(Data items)
╭──

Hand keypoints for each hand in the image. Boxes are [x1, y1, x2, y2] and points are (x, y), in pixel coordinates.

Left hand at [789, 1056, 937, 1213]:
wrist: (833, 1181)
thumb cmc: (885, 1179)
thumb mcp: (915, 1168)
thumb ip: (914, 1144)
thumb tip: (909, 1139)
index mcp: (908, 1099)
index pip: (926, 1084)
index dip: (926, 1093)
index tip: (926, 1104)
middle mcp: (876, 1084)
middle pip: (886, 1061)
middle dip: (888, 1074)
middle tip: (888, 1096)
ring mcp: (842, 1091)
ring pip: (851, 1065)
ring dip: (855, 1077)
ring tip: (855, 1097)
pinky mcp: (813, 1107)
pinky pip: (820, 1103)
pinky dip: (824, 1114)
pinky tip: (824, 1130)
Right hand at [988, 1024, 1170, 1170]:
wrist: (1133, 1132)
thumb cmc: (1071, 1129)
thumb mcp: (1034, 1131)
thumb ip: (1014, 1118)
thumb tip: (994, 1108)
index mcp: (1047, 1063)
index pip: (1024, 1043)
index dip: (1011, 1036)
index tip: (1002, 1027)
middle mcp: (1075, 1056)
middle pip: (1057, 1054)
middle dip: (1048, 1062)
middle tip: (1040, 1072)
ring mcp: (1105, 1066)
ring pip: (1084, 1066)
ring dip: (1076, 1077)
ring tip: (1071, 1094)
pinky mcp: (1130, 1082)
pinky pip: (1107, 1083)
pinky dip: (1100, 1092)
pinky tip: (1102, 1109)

╰──

Check the data for the word "ring" and pull out the lines that have it.

=== ANSWER SECTION ===
ring mcp: (842, 1091)
ring pip: (851, 1065)
ring dip: (855, 1077)
ring tip: (855, 1097)
ring mcp: (1105, 1066)
ring pip: (1084, 1066)
ring dip: (1076, 1077)
ring tip: (1071, 1094)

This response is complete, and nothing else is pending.